Füsun: Babam hiç kıyamazdı bize. Hepimizin kahvaltı tabağını hazırlardı. Ekmeğin üstüne bal kaymak sürer tek tek yedirirdi. Annem ne kadar büyüdüğümüzü söylese de babam dinlemezdi.
Kıymet: Yusuf Gülce işte. Hep çocukları önce gelirdi. Kendi kahvaltısını yapmaz size yedirirdi. Füsun'la Atakan şeker toplamaya çıkmak isterdi ama ben izin vermezdim. O da onlar çocuk gitsinler derdi. Onlar çıkınca peşinden o da giderdi. Onlara gözükmeden gölge gibi peşindelerdi.
Atakan: Ben bunu hiç bilmiyordum.
Kıymet: Bilmezsin tabii.

Herkesin gözleri dolu dolu olmuştur. Ama bir yandan da gülümsüyorlardır.

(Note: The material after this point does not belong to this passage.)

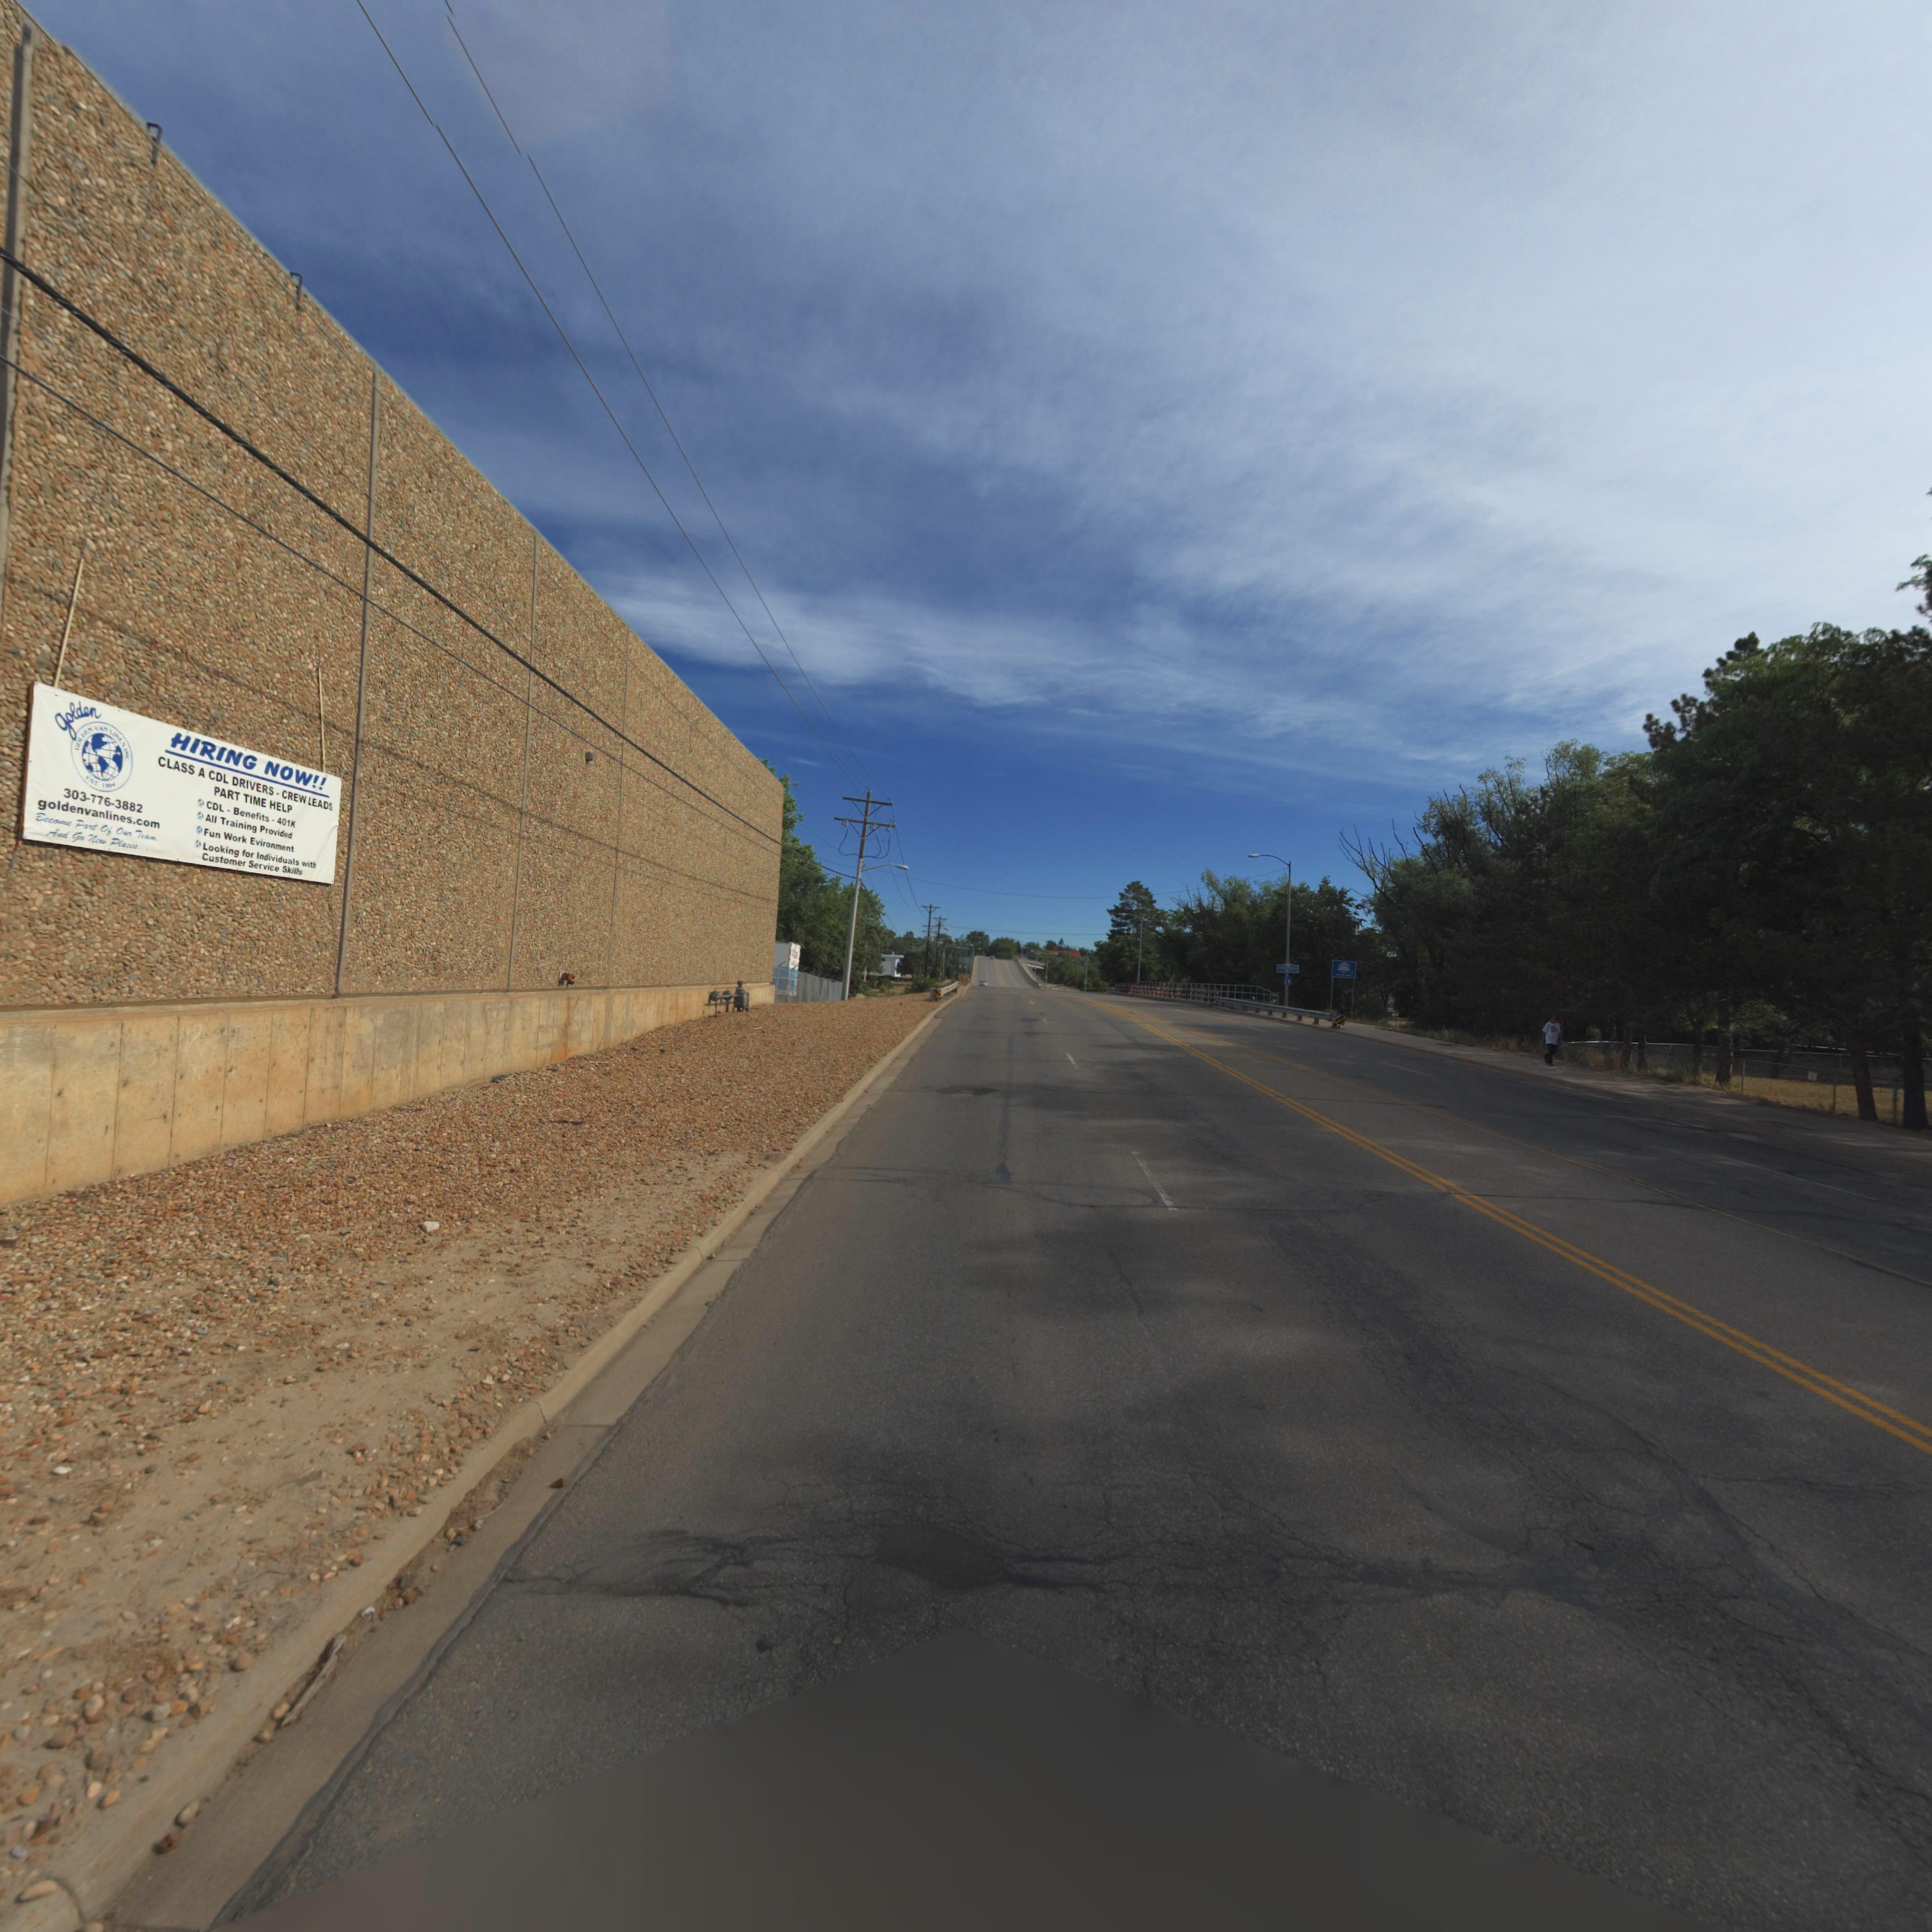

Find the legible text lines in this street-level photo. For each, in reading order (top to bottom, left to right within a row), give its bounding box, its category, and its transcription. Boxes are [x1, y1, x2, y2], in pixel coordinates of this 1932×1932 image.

[53, 699, 103, 743] BusinessName: golden
[73, 724, 130, 762] BusinessName: *OLD*N VAN LI*ES I*C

Ayşim: Ben çok hatırlamıyorum ama ben sürekli parka gitmek istiyordum. Babam da beni omzuna alır parka götürürdü. Parkta bir amca vardı. Pamuk şeker satardı. Babam da her defasında alırdı. Ilk önce beni şallar sonra yanımdaki salıncağa kendisi binerdi.
Kıymet: Madem babanızı bu kadar andık hem bugün de bayram bir ziyarete gidelim bir dua edelim.

Hızlıca masayı toplayıp,abdestlerini alıp mezarlığa giderler. Atakan arabanın bagajından su şişesini alır. Kadınlar baş örtülerini takarlar. Yavaş yavaş Yusuf Bey'in mezarına doğru ilerler. Atakan,ağlamamak için kendini sıkıyor kızların gözleri çoktan kızarmaya başlamıştır.

Kıymet: Biz geldik Yusuf Bey. Çok andık bugün seni. Bayramını kutlamaya, duamızı etmeye geldik.

İlk önce mezarın üstündeki çer çöpü toplarlar, ardından yavaşça su dökerler.

Atakan: Baba.

Altan, Atakan'ın elini güç vermek istercesine tutar.

Atakan: Çok uzun zaman olmuş senin yanına gelmeyeli. Zaman geçip gitmiş fark etmemişim baba.

Altan'a bakar buruk bir şekilde gülümser. Altan'ın elini daha da sıkı tutar.

Atakan: Bu sefer yalnız gelmedim. Bak baba bu Altan. Aşık olduğum, sevdiğim,evlendiğim kadın.

Altan,dolu gözlerle gülümser.

Altan: Bayramınız kutlu olsun Yusuf Baba.

Atakan,akan gözyaşlarını Altan'dan saklamak için kafasını diğer tarafa çevirir.

Kıymet: Evlatlarımız büyüdü,ilk göz ağrımız evlendi. Sensiz nasıl büyütücem diye düşünürken büyüyüp gittiler. Ama fark ettim ki ne onlar ne ben hiç sensiz değilmişiz. Bize öğrettiklerin hep hayatımıza yön vermiş Yusuf Bey.
Füsun: Bayramın mübarek olsun baba.
Ayşim: Bayramın kutlu olsun babam.

Hep birlikte dua ederler. Biraz daha durup mezarlıktan çıkarlar.

Füsun: Şimdi ne yapıyoruz?
Atakan: Bayramı bayram yapmaya.

Herkes anlamaz gözlerle birbirine bakar. Atakan,hepsini arabaya bindirip yola çıkar. Yolda Van müzikleri açar. Bir yandan şarkı söyleyeyip bir yandan da yolda gidiyorlardır. Sanki biraz önce ağlayan onlar değilmiş gibi.

Işte hayatın özeti bu aslında. Bir güleriz bir ağlarız bir mutluyuz bir mutsusuz. Ama önemli olan bu duyguları paylaşabildiğimiz insanların olması.